> Work instructions
Write the data out in full and word for word. Do not include images.

> Data below
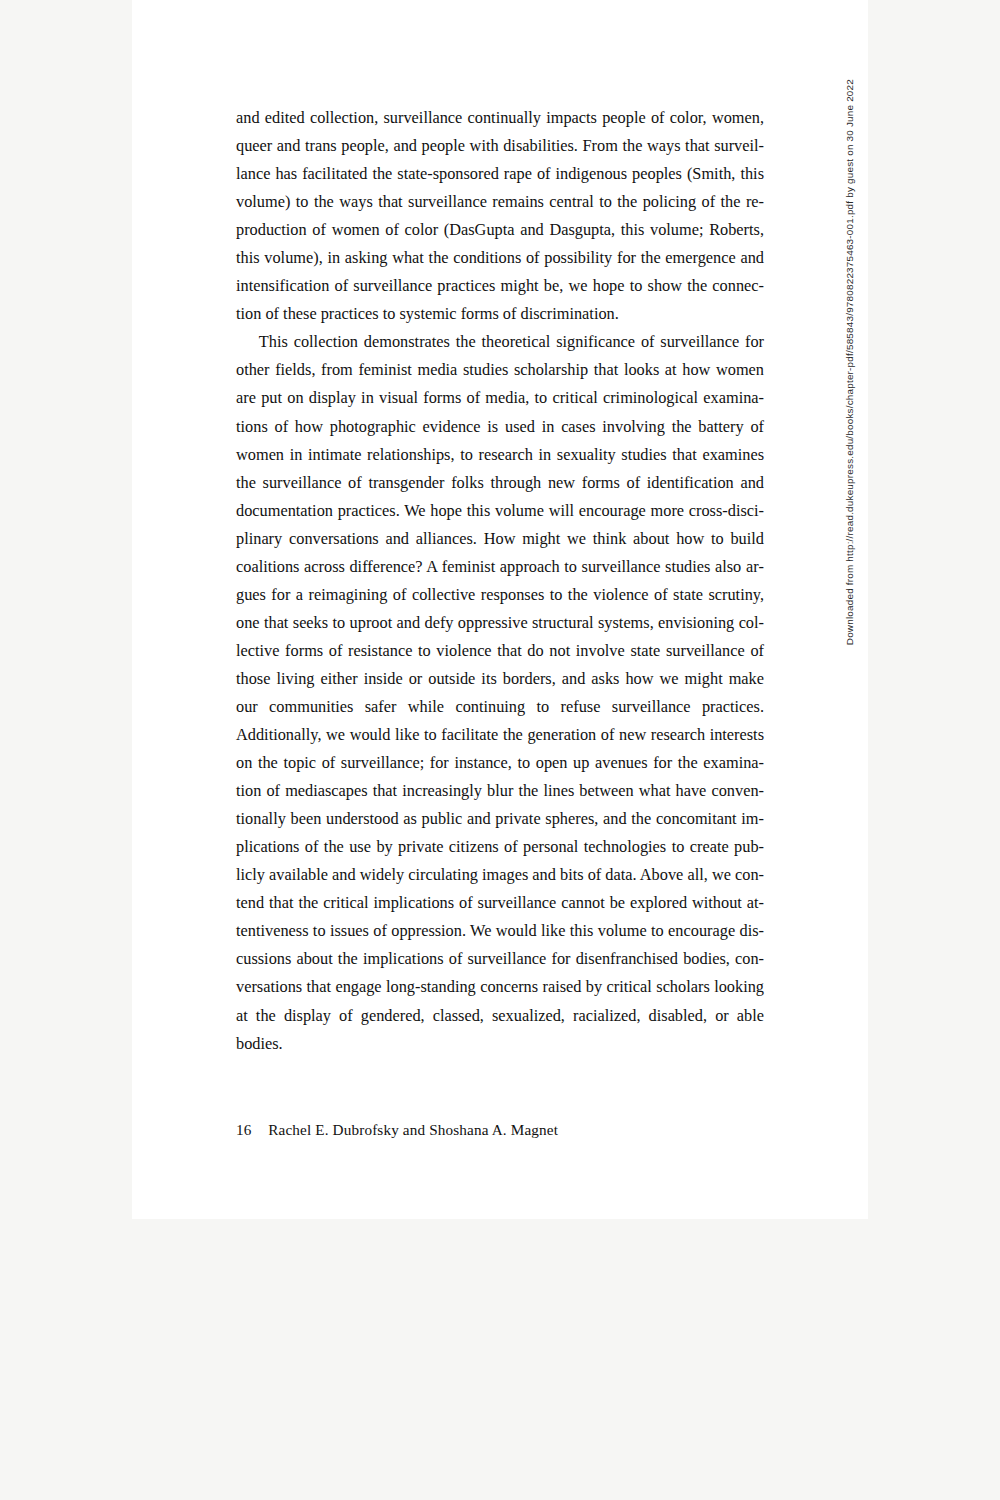Downloaded from http://read.dukeupress.edu/books/chapter-pdf/585843/9780822375463-001.pdf by guest on 30 June 2022
and edited collection, surveillance continually impacts people of color, women, queer and trans people, and people with disabilities. From the ways that surveillance has facilitated the state-sponsored rape of indigenous peoples (Smith, this volume) to the ways that surveillance remains central to the policing of the reproduction of women of color (DasGupta and Dasgupta, this volume; Roberts, this volume), in asking what the conditions of possibility for the emergence and intensification of surveillance practices might be, we hope to show the connection of these practices to systemic forms of discrimination.
This collection demonstrates the theoretical significance of surveillance for other fields, from feminist media studies scholarship that looks at how women are put on display in visual forms of media, to critical criminological examinations of how photographic evidence is used in cases involving the battery of women in intimate relationships, to research in sexuality studies that examines the surveillance of transgender folks through new forms of identification and documentation practices. We hope this volume will encourage more cross-disciplinary conversations and alliances. How might we think about how to build coalitions across difference? A feminist approach to surveillance studies also argues for a reimagining of collective responses to the violence of state scrutiny, one that seeks to uproot and defy oppressive structural systems, envisioning collective forms of resistance to violence that do not involve state surveillance of those living either inside or outside its borders, and asks how we might make our communities safer while continuing to refuse surveillance practices. Additionally, we would like to facilitate the generation of new research interests on the topic of surveillance; for instance, to open up avenues for the examination of mediascapes that increasingly blur the lines between what have conventionally been understood as public and private spheres, and the concomitant implications of the use by private citizens of personal technologies to create publicly available and widely circulating images and bits of data. Above all, we contend that the critical implications of surveillance cannot be explored without attentiveness to issues of oppression. We would like this volume to encourage discussions about the implications of surveillance for disenfranchised bodies, conversations that engage long-standing concerns raised by critical scholars looking at the display of gendered, classed, sexualized, racialized, disabled, or able bodies.
16 Rachel E. Dubrofsky and Shoshana A. Magnet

> Your response
Downloaded from http://read.dukeupress.edu/books/chapter-pdf/585843/9780822375463-001.pdf by guest on 30 June 2022
and edited collection, surveillance continually impacts people of color, women, queer and trans people, and people with disabilities. From the ways that surveillance has facilitated the state-sponsored rape of indigenous peoples (Smith, this volume) to the ways that surveillance remains central to the policing of the reproduction of women of color (DasGupta and Dasgupta, this volume; Roberts, this volume), in asking what the conditions of possibility for the emergence and intensification of surveillance practices might be, we hope to show the connection of these practices to systemic forms of discrimination.
This collection demonstrates the theoretical significance of surveillance for other fields, from feminist media studies scholarship that looks at how women are put on display in visual forms of media, to critical criminological examinations of how photographic evidence is used in cases involving the battery of women in intimate relationships, to research in sexuality studies that examines the surveillance of transgender folks through new forms of identification and documentation practices. We hope this volume will encourage more cross-disciplinary conversations and alliances. How might we think about how to build coalitions across difference? A feminist approach to surveillance studies also argues for a reimagining of collective responses to the violence of state scrutiny, one that seeks to uproot and defy oppressive structural systems, envisioning collective forms of resistance to violence that do not involve state surveillance of those living either inside or outside its borders, and asks how we might make our communities safer while continuing to refuse surveillance practices. Additionally, we would like to facilitate the generation of new research interests on the topic of surveillance; for instance, to open up avenues for the examination of mediascapes that increasingly blur the lines between what have conventionally been understood as public and private spheres, and the concomitant implications of the use by private citizens of personal technologies to create publicly available and widely circulating images and bits of data. Above all, we contend that the critical implications of surveillance cannot be explored without attentiveness to issues of oppression. We would like this volume to encourage discussions about the implications of surveillance for disenfranchised bodies, conversations that engage long-standing concerns raised by critical scholars looking at the display of gendered, classed, sexualized, racialized, disabled, or able bodies.
16 Rachel E. Dubrofsky and Shoshana A. Magnet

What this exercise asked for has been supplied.